- Born: November 18, 1843 Bangkok, Siam
- Died: February 18, 1936 (aged 92) Berkeley, California, US
- Occupation: Professor
- Spouse: Mary Sarepta Comings (1844–1921)
- Children: Bertha Bradley Warbasse (1872-1921) Harold Cornelius Bradley (1878-1976)
- Parent(s): Dan Beach Bradley Emelie Royce

= Cornelius Beach Bradley =

American scholar (1843–1936)

Cornelius Beach Bradley (November 18, 1843 – February 18, 1936) was an American English-language scholar. He served as professor of rhetoric at the University of California, Berkeley (then called the University of California), and also extensively studied the Thai language.

Bradley was born and grew up in Siam, the son of missionary Dan Beach Bradley, and also did missionary work in the country after graduating from Oberlin College in the United States. He returned to the United States in 1874, becoming a teacher and vice-principal at Oakland High School, before joining the faculty of the University of California in 1882. He was also known for mountaineering, especially in the Sierra Nevada.

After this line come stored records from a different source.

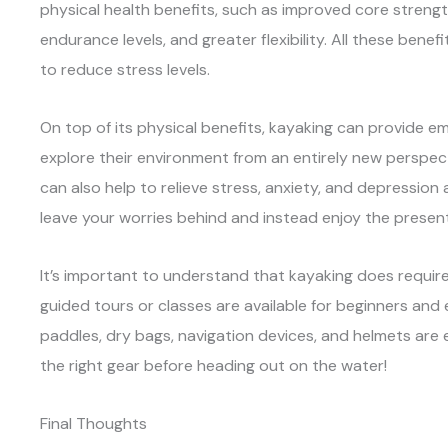
physical health benefits, such as improved core streng
endurance levels, and greater flexibility. All these benefi
to reduce stress levels.
On top of its physical benefits, kayaking can provide em
explore their environment from an entirely new perspec
can also help to relieve stress, anxiety, and depression 
leave your worries behind and instead enjoy the prese
It’s important to understand that kayaking does require
guided tours or classes are available for beginners and e
paddles, dry bags, navigation devices, and helmets are 
the right gear before heading out on the water!
Final Thoughts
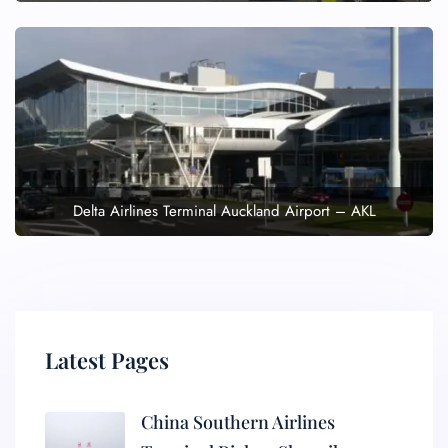
Delta Airlines Terminal Auckland Airport – AKL
Latest Pages
China Southern Airlines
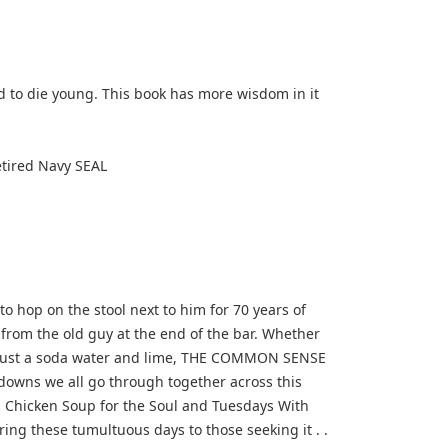
d to die young. This book has more wisdom in it
tired Navy SEAL
hop on the stool next to him for 70 years of
 from the old guy at the end of the bar. Whether
ybe just a soda water and lime, THE COMMON SENSE
owns we all go through together across this
as Chicken Soup for the Soul and Tuesdays With
uring these tumultuous days to those seeking it . .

Bradley was the father of Harold Cornelius Bradley, a professor of biochemistry at UW-Madison, and grandfather of Charles C. Bradley, a professor of geology at Montana State College.

==Thai language research==

Bradley was a first language speaker of Thai and did some of the earliest linguistic analysis of the language, including studies of its tones, vowels, and writing system.